– Это ты прав. У нас ля-ля-тополя не любят. И больно умных тоже. Ну, хорошо. Как говорится, наше дело предложить – ваше отказаться. Пока, дорогой. Если что – звони, помогу по старой памяти.
Положив трубку, Смирнов послонялся по квартире, затем уселся на свое кресло (напротив Марьи Ивановны) и, отчаявшись согнать с лица комкавшую его нехорошую улыбку, сказал:
– Беспокоится о тебе Паша. Сказал, что пасть мне порвет, если я хоть как-то тебя обижу... Ты меня понимаешь?

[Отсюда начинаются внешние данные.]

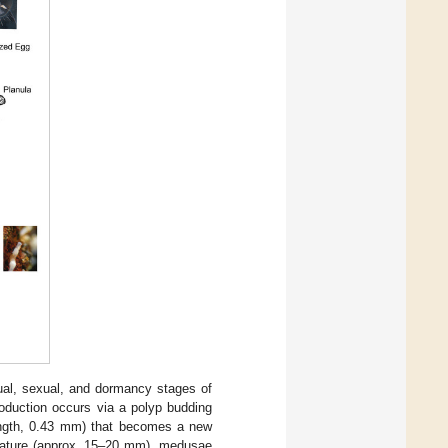
ual, sexual, and dormancy stages of
roduction occurs via a polyp budding
length, 0.43 mm) that becomes a new
mature (approx. 15–20 mm), medusae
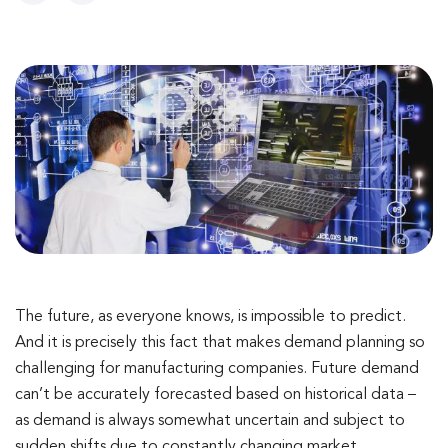
The future, as everyone knows, is impossible to predict.
And it is precisely this fact that makes demand planning so
challenging for manufacturing companies. Future demand
can’t be accurately forecasted based on historical data –
as demand is always somewhat uncertain and subject to
sudden shifts due to constantly changing market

Марья Ивановна молчала. Она понимала, что ни одному мужчине не покажется сахаром супружеская жизнь с женщиной, которую нельзя, которую опасно обидеть. Которую безрассудно охарактеризовать метким словом, к которой опасно демонстративно повернуться спиной и так далее вплоть до невозможности влепить отрезвляющую пощечину или просто оттолкнуть от себя подальше.
– Понимаешь... Ты все понимаешь, – проговорил Евгений Александрович, глубже проваливаясь в кресло.

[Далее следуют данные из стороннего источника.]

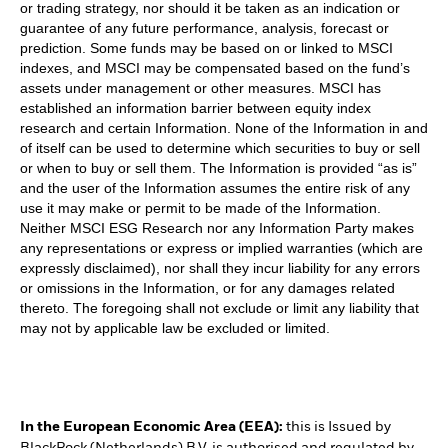
or trading strategy, nor should it be taken as an indication or
guarantee of any future performance, analysis, forecast or
prediction. Some funds may be based on or linked to MSCI
indexes, and MSCI may be compensated based on the fund’s
assets under management or other measures. MSCI has
established an information barrier between equity index
research and certain Information. None of the Information in and
of itself can be used to determine which securities to buy or sell
or when to buy or sell them. The Information is provided “as is”
and the user of the Information assumes the entire risk of any
use it may make or permit to be made of the Information.
Neither MSCI ESG Research nor any Information Party makes
any representations or express or implied warranties (which are
expressly disclaimed), nor shall they incur liability for any errors
or omissions in the Information, or for any damages related
thereto. The foregoing shall not exclude or limit any liability that
may not by applicable law be excluded or limited.
In the European Economic Area (EEA):
this is Issued by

– Неужели ты думаешь, что я побегу к этому человеку на тебя жаловаться? – Марья Ивановна с середины дня выглядела озабоченной – в обед супруг в порыве экономности отказался от черной икры, только-только привезенной из Дагестана, и осетрины оттуда же.
– А бежать тебе и не надо, – продолжал бухтеть заведенный Смирнов. – Он – зверь, он все нутром чувствует. Два часа назад я сказал тебе, что мы неоправданно много тратим на периодику и бытовую химию, ты надулась, и вот, через час он звонит и говорит мне отеческим голосом, что если ты хоть раз чихнешь на меня, то он на ленточки меня порежет!

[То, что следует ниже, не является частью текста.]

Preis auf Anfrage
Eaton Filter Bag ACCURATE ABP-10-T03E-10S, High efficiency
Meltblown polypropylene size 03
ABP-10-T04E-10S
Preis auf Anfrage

– Не обманывай, он так не мог сказать!
– Какая разница, что он говорил и какие слова употреблял! Главное, я понял его кристально ясно.
Они замолчали. Пауза получилась тягучей и емкой, как свежевырытая могила.
– С таких вот ссор начинаются разводы, горе и одиночество... – через вечность раздался с самого ее дна придушенный голос Марьи Ивановны.